The shortest race in the outdoor timetable, the 100m sprint offers the purest expression of human speed and has become one of the "blue riband" athletic events.
The race was initially run on grass or "cinders" tracks over the British distance of 100 yards (91.44 m) before Continental influence turned it into 100 metres. Sprinters started from a standing position until 1887, when Charles H. Sherrill (USA) dug small foot holes in the track and tried a crouch start, a technique which, with a few variations, is still in use today.
The IAAF officially sanctioned the use of starting blocks in 1937.A year later the IAAF stipulated that no official record shall be ratified without a wind gauge reading. The maximum tailwind permitted has remained 2 metres/second.

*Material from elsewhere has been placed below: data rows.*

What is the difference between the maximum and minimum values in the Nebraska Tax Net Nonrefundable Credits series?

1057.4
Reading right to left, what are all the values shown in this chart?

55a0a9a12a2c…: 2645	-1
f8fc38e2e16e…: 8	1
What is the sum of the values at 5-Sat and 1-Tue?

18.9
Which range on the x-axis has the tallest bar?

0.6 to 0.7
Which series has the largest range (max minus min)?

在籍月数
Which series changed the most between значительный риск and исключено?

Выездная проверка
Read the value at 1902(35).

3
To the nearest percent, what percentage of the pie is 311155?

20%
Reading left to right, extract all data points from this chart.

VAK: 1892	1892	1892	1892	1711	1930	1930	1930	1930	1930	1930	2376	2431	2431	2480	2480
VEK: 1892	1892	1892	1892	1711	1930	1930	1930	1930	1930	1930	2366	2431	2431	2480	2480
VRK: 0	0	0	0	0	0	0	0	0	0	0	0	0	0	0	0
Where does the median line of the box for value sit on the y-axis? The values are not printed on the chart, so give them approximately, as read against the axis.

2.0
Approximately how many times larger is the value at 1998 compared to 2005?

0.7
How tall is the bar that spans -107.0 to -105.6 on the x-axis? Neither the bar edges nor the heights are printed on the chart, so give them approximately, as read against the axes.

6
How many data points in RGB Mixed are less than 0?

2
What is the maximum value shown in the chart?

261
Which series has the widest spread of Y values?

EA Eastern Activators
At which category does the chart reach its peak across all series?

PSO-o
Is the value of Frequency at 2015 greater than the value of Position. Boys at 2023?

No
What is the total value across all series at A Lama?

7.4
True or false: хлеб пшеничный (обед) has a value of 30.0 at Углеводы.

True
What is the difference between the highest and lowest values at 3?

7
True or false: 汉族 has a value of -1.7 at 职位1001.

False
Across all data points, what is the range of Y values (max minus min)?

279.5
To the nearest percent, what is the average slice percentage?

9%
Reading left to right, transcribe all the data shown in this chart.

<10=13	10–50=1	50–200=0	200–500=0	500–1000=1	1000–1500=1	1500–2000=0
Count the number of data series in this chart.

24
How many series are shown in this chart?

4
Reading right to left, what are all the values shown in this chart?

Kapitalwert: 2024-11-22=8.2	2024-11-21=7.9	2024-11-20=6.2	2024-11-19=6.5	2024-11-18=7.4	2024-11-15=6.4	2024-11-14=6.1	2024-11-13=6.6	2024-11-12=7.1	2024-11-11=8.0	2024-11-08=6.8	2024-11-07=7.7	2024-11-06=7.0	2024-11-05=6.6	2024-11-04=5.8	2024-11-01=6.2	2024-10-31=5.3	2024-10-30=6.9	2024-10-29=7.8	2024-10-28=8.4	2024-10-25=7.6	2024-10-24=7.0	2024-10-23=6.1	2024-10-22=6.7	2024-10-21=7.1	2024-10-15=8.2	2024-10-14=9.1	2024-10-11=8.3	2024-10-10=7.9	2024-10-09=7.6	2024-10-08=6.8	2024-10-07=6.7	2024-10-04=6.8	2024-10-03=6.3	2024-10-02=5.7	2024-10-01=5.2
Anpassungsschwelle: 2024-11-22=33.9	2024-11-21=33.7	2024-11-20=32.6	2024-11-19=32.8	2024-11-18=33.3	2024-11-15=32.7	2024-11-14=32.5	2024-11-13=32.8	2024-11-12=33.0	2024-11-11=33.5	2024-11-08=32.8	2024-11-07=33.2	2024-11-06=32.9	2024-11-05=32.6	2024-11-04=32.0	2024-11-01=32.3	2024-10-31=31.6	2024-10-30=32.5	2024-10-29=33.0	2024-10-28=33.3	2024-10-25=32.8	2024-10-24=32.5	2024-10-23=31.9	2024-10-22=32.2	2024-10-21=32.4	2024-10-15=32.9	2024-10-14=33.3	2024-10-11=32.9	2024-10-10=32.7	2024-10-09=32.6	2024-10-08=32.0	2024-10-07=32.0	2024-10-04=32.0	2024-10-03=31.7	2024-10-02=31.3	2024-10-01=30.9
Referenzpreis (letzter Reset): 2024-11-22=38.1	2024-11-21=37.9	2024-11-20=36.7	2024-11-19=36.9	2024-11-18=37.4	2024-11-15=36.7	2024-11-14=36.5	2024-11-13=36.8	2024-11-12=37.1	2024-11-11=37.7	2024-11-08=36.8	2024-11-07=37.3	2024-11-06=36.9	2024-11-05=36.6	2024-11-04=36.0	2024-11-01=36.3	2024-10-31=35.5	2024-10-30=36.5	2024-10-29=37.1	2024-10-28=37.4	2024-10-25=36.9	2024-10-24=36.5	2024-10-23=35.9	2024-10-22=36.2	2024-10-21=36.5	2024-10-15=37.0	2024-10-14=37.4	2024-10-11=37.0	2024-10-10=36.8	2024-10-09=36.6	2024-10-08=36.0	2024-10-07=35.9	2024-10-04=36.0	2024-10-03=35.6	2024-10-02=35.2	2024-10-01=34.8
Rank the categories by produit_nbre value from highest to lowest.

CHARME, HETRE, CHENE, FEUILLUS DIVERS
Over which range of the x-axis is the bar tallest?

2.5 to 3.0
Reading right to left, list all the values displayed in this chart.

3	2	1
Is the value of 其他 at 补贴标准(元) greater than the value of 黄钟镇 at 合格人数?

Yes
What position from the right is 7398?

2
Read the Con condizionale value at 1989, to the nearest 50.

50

Primitive experiments with electrical timing of sprint races date back to the first quarter of the century. This technology improved to such an extent that the IAAF decided to accept, from 1 January 1977, only electronically recorded times as world records.The photo-finish camera (in use at the 1932 Olympic Games) has enabled very close races to be judged fairly. Today's technology permits winning margins of as little as 1 thousandth of a second to be visible on a photofinish print.The introduction of synthetic (all weather) tracks has also helped improve sprint times.
The first world record for 100 yards set on a synthetic track was in 1963 by Bob Hayes (9.1) while Jim Hines recorded a world record 9.9 for 100m at the 1968 Olympics in Mexico.